## Data for this task

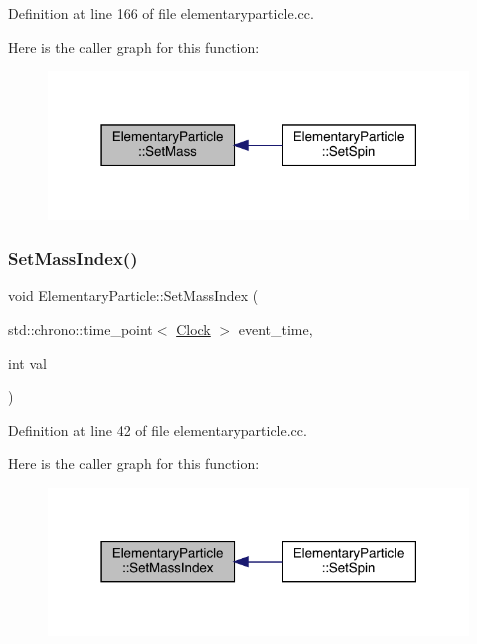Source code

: Definition at line 166 of file elementaryparticle.\+cc.

Here is the caller graph for this function\+:\nopagebreak
\begin{figure}[H]
\begin{center}
\leavevmode
\includegraphics[width=316pt]{class_elementary_particle_a778ff8188ecb369e533521ed4f94b034_icgraph}
\end{center}
\end{figure}
\mbox{\label{class_elementary_particle_a8a3b91409772f4091a782624a34024e7}} 
\subsubsection{\texorpdfstring{Set\+Mass\+Index()}{SetMassIndex()}}
{\footnotesize\ttfamily void Elementary\+Particle\+::\+Set\+Mass\+Index (\begin{DoxyParamCaption}\item[{std\+::chrono\+::time\+\_\+point$<$ \hyperlink{universe_8h_a0ef8d951d1ca5ab3cfaf7ab4c7a6fd80}{Clock} $>$}]{event\+\_\+time,  }\item[{int}]{val }\end{DoxyParamCaption})}



Definition at line 42 of file elementaryparticle.\+cc.

Here is the caller graph for this function\+:\nopagebreak
\begin{figure}[H]
\begin{center}
\leavevmode
\includegraphics[width=316pt]{class_elementary_particle_a8a3b91409772f4091a782624a34024e7_icgraph}
\end{center}
\end{figure}
\mbox{\label{class_elementary_particle_a437fa86d88157314b84662b158d52353}} 
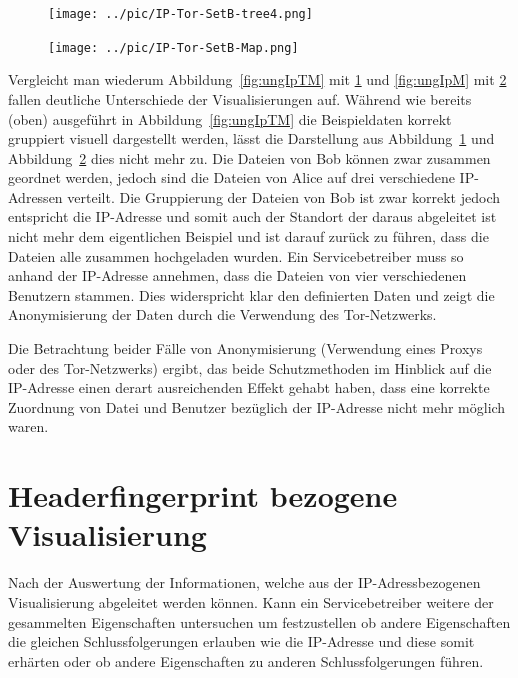 \documentclass[
    fontsize=12pt,
    headings=small,
    parskip=half,           %
    bibliography=totoc,
    numbers=noenddot,       %
    open=any,               %
    ]{scrreprt}
\begin{document}
\begin{figure}[H]
\texttt{[image: ../pic/IP-Tor-SetB-tree4.png]}
\label{fig:TIpTM}
\end{figure}

\begin{figure}[H]
\texttt{[image: ../pic/IP-Tor-SetB-Map.png]}
\label{fig:TIpM}
\end{figure}

Vergleicht man wiederum Abbildung~\ref{fig:ungIpTM} mit \ref{fig:TIpTM} und \ref{fig:ungIpM} mit \ref{fig:TIpM} fallen deutliche Unterschiede der Visualisierungen auf. 
Während wie bereits (oben) ausgeführt in Abbildung~\ref{fig:ungIpTM} die Beispieldaten korrekt gruppiert visuell dargestellt werden,
lässt die Darstellung aus Abbildung~\ref{fig:TIpTM} und Abbildung~\ref{fig:TIpM} dies nicht mehr zu.
Die Dateien von Bob können zwar zusammen geordnet werden, jedoch sind die Dateien von Alice auf drei verschiedene IP-Adressen verteilt.
Die Gruppierung der Dateien von Bob ist zwar korrekt jedoch entspricht die IP-Adresse und somit auch der Standort der daraus abgeleitet ist nicht mehr dem eigentlichen Beispiel und ist darauf zurück zu führen, dass die Dateien alle zusammen hochgeladen wurden.
Ein Servicebetreiber muss so anhand der IP-Adresse annehmen, dass die Dateien von vier verschiedenen Benutzern stammen.
Dies widerspricht klar den definierten Daten und zeigt die Anonymisierung der Daten durch die Verwendung des Tor-Netzwerks.

Die Betrachtung beider Fälle von Anonymisierung (Verwendung eines Proxys oder des Tor-Netzwerks) ergibt, das beide Schutzmethoden im Hinblick auf die IP-Adresse einen derart ausreichenden Effekt gehabt haben, dass eine korrekte Zuordnung von Datei und Benutzer bezüglich der IP-Adresse nicht mehr möglich waren.

\section{Headerfingerprint bezogene Visualisierung}
Nach der Auswertung der Informationen, welche aus der IP-Adressbezogenen Visualisierung abgeleitet werden können.
Kann ein Servicebetreiber weitere der gesammelten Eigenschaften untersuchen um festzustellen ob andere Eigenschaften die gleichen Schlussfolgerungen erlauben wie die IP-Adresse und diese somit erhärten oder ob andere Eigenschaften zu anderen Schlussfolgerungen führen.
\end{document}
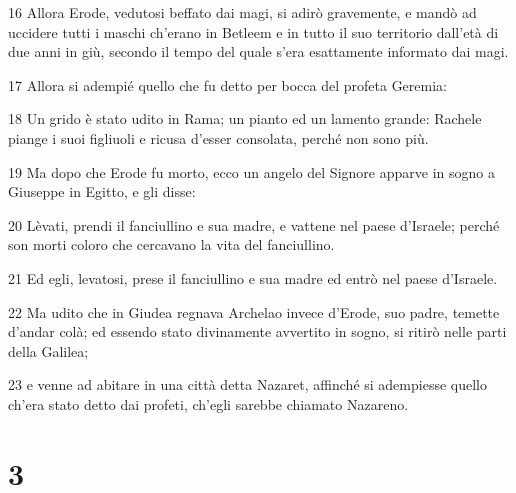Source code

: \par 16 Allora Erode, vedutosi beffato dai magi, si adirò gravemente, e mandò ad uccidere tutti i maschi ch'erano in Betleem e in tutto il suo territorio dall'età di due anni in giù, secondo il tempo del quale s'era esattamente informato dai magi.
\par 17 Allora si adempié quello che fu detto per bocca del profeta Geremia:
\par 18 Un grido è stato udito in Rama; un pianto ed un lamento grande: Rachele piange i suoi figliuoli e ricusa d'esser consolata, perché non sono più.
\par 19 Ma dopo che Erode fu morto, ecco un angelo del Signore apparve in sogno a Giuseppe in Egitto, e gli disse:
\par 20 Lèvati, prendi il fanciullino e sua madre, e vattene nel paese d'Israele; perché son morti coloro che cercavano la vita del fanciullino.
\par 21 Ed egli, levatosi, prese il fanciullino e sua madre ed entrò nel paese d'Israele.
\par 22 Ma udito che in Giudea regnava Archelao invece d'Erode, suo padre, temette d'andar colà; ed essendo stato divinamente avvertito in sogno, si ritirò nelle parti della Galilea;
\par 23 e venne ad abitare in una città detta Nazaret, affinché si adempiesse quello ch'era stato detto dai profeti, ch'egli sarebbe chiamato Nazareno.

\chapter{3}

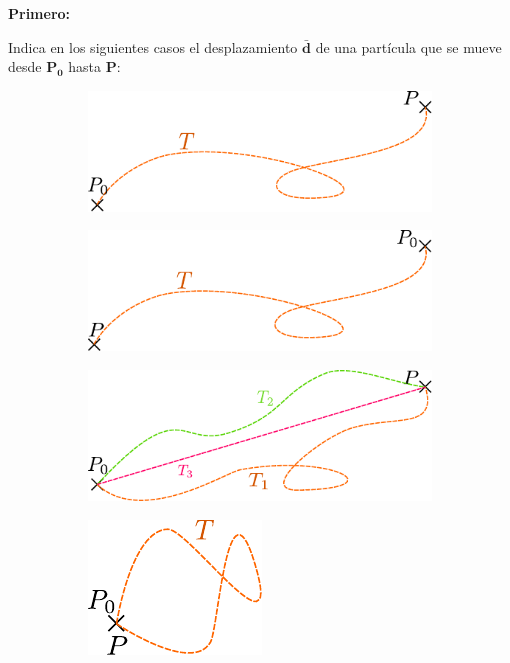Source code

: \clearpage
\begin{comprension}
  {\bf Primero:}

Indica en los siguientes casos el desplazamiento {$\mathbold{\bar{d}}$} de una partícula que se mueve desde {$\mathbold{P_0}$} hasta {$\mathbold{P}$}:

\begin{figure}[H]
 \begin{subfigure}{0.5\textwidth}
    \centering
 	\includegraphics[width=.7\linewidth]{img/trayectoria_ej1.pdf}
	\caption{}	
\end{subfigure}   
 \begin{subfigure}{0.5\textwidth}
    \centering
 	\includegraphics[width=.7\linewidth]{img/trayectoria_ej2.pdf}
	\caption{}	
\end{subfigure} 
 \begin{subfigure}{0.5\textwidth}
    \centering
 	\includegraphics[width=.7\linewidth]{img/trayectoria_ej3.pdf}
	\caption{}	
\end{subfigure} 
 \begin{subfigure}{0.5\textwidth}
    \centering
 	\includegraphics[width=.35\linewidth]{img/trayectoria_ej4.pdf}
	\caption{}	
\end{subfigure}
\end{figure}


\end{comprension}
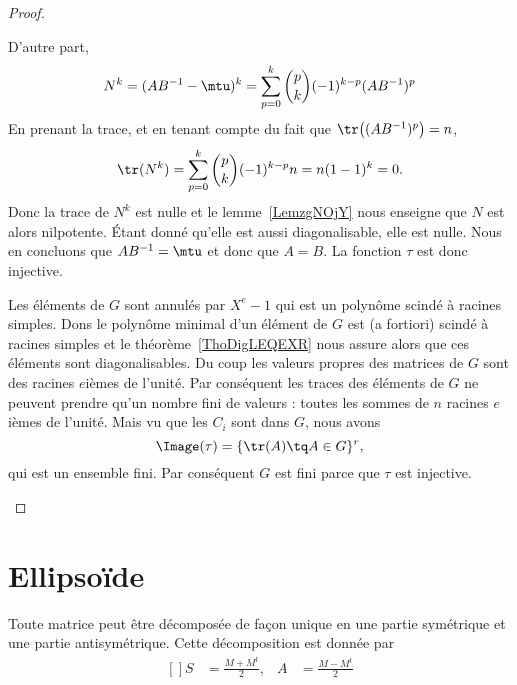 \begin{proof}
\begin{subproof}
		D'autre part,
		\begin{equation}
			N^k=(AB^{-1}-\mtu)^k=\sum_{p=0}^k{p\choose k}(-1)^{k-p}(AB^{-1})^p
		\end{equation}
		En prenant la trace, et en tenant compte du fait que \( \tr\big( (AB^{-1})^p \big)=n\),
		\begin{equation}
			\tr(N^k)=\sum_{p=0}^k{p\choose k}(-1)^{k-p}n=n(1-1)^k=0.
		\end{equation}
		Donc la trace de \( N^k\) est nulle et le lemme~\ref{LemzgNOjY} nous enseigne que \( N\) est alors nilpotente. Étant donné qu'elle est aussi diagonalisable, elle est nulle. Nous en concluons que \( AB^{-1}=\mtu\) et donc que \( A=B\). La fonction \( \tau\) est donc injective.


		Les éléments de \( G\) sont annulés par \( X^e-1\) qui est un polynôme scindé à racines simples. Dons le polynôme minimal d'un élément de \( G\) est (a fortiori) scindé à racines simples et le théorème~\ref{ThoDigLEQEXR} nous assure alors que ces éléments sont diagonalisables. Du coup les valeurs propres des matrices de \( G\) sont des racines \( e\)ièmes de l'unité. Par conséquent les traces des éléments de \( G\) ne peuvent prendre qu'un nombre fini de valeurs : toutes les sommes de \( n\) racines \( e\)ièmes de l'unité. Mais vu que les \( C_i\) sont dans \( G\), nous avons
		\begin{equation}
			\Image(\tau)=\{ \tr(A)\tq A\in G \}^r,
		\end{equation}
		qui est un ensemble fini. Par conséquent \( G\) est fini parce que \( \tau\) est injective.
	\end{subproof}
\end{proof}

\section{Ellipsoïde}

\begin{lemma}   \label{LemYVWoohcjIX}
	Toute matrice peut être décomposée de façon unique en une partie symétrique et une partie antisymétrique. Cette décomposition est donnée par
	\begin{equation}\label{subEqHIQooyhiWM}
		\begin{aligned}[]
			S & =\frac{ M+M^t }{ 2 }, & A & =\frac{ M-M^t }{ 2 }
		\end{aligned}
	\end{equation}
\end{lemma}

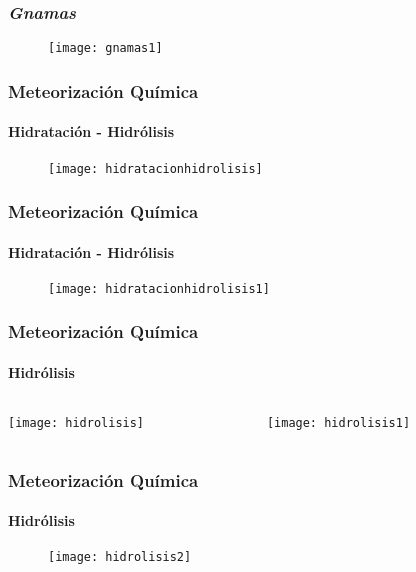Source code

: \documentclass{beamer}
\begin{document}
\begin{frame}
\frametitle{\emph{Gnamas}}
\begin{figure}
\begin{center}
   	\texttt{[image: gnamas1]}
\end{center}
\end{figure}
\end{frame}
\begin{frame}
\frametitle{Meteorización Química}
\framesubtitle{Hidratación - Hidrólisis}
\begin{figure}
\begin{center}
   	\texttt{[image: hidratacionhidrolisis]}
\end{center}
\end{figure}
\end{frame}
\begin{frame}
\frametitle{Meteorización Química}
\framesubtitle{Hidratación - Hidrólisis}
\begin{figure}
\begin{center}
   	\texttt{[image: hidratacionhidrolisis1]}
\end{center}
\end{figure}
\end{frame}
\begin{frame}
\frametitle{Meteorización Química}
\framesubtitle{Hidrólisis}
\begin{columns}
\begin{column}{.5\linewidth}
\begin{center}
\texttt{[image: hidrolisis]}
\end{center}
\end{column}
\begin{column}{.5\linewidth}
\begin{center}
\texttt{[image: hidrolisis1]}
\end{center}
\end{column}
\end{columns}
\end{frame}
\begin{frame}
\frametitle{Meteorización Química}
\framesubtitle{Hidrólisis}
\begin{figure}
\begin{center}
   	\texttt{[image: hidrolisis2]}
\end{center}
\end{figure}
\end{frame}
\end{document}
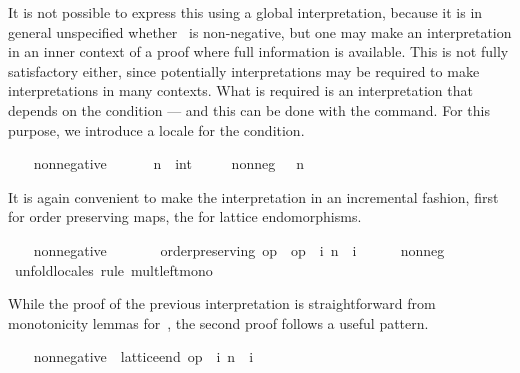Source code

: \begin{isabellebody}
\begin{isamarkuptext}
  It is not possible to express this using a global interpretation,
  because it is in general unspecified whether~ is
  non-negative, but one may make an interpretation in an inner context
  of a proof where full information is available.
  This is not fully satisfactory either, since potentially
  interpretations may be required to make interpretations in many
  contexts.  What is
  required is an interpretation that depends on the condition --- and
  this can be done with the  command.  For this
  purpose, we introduce a locale for the condition.%
\end{isamarkuptext}%
\isamarkuptrue%
\ \ \isamarkupfalse%
\ non{\isacharunderscore}negative\ {\isacharequal}\isanewline
\ \ \ \ \ n\ {\isacharcolon}{\isacharcolon}\ int\isanewline
\ \ \ \ \ non{\isacharunderscore}neg{\isacharcolon}\ {\isachardoublequoteopen}{}\ {\isasymle}\ n{\isachardoublequoteclose}%
\begin{isamarkuptext}%
It is again convenient to make the interpretation in an
  incremental fashion, first for order preserving maps, the for
  lattice endomorphisms.%
\end{isamarkuptext}%
\isamarkuptrue%
\ \ \isamarkupfalse%
\ non{\isacharunderscore}negative\ {\isasymsubseteq}\isanewline
\ \ \ \ \ \ order{\isacharunderscore}preserving\ {\isachardoublequoteopen}op\ {\isasymle}{\isachardoublequoteclose}\ {\isachardoublequoteopen}op\ {\isasymle}{\isachardoublequoteclose}\ {\isachardoublequoteopen}{\isasymlambda}i{\isachardot}\ n\ {\isacharasterisk}\ i{\isachardoublequoteclose}\isanewline
%
\isadelimproof
\ \ \ \ %
\endisadelimproof
%
\isatagproof
{}\isamarkupfalse%
\ non{\isacharunderscore}neg\ \isamarkupfalse%
\ unfold{\isacharunderscore}locales\ {\isacharparenleft}rule\ mult{\isacharunderscore}left{\isacharunderscore}mono{\isacharparenright}%
\endisatagproof
{\isafoldproof}%
%
\isadelimproof
%
\endisadelimproof
%
\begin{isamarkuptext}%
While the proof of the previous interpretation
  is straightforward from monotonicity lemmas for~, the
  second proof follows a useful pattern.%
\end{isamarkuptext}%
\isamarkuptrue%
%
\isadelimvisible
\ \ %
\endisadelimvisible
%
\isatagvisible
{}\isamarkupfalse%
\ non{\isacharunderscore}negative\ {\isasymsubseteq}\ lattice{\isacharunderscore}end\ {\isachardoublequoteopen}op\ {\isasymle}{\isachardoublequoteclose}\ {\isachardoublequoteopen}{\isasymlambda}i{\isachardot}\ n\ {\isacharasterisk}\ i{\isachardoublequoteclose}\isanewline

\end{isabellebody}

## Task requirements
Determine the number of lines in these entries that contain the word "choose", and write only that number.

## Output of the exercise
2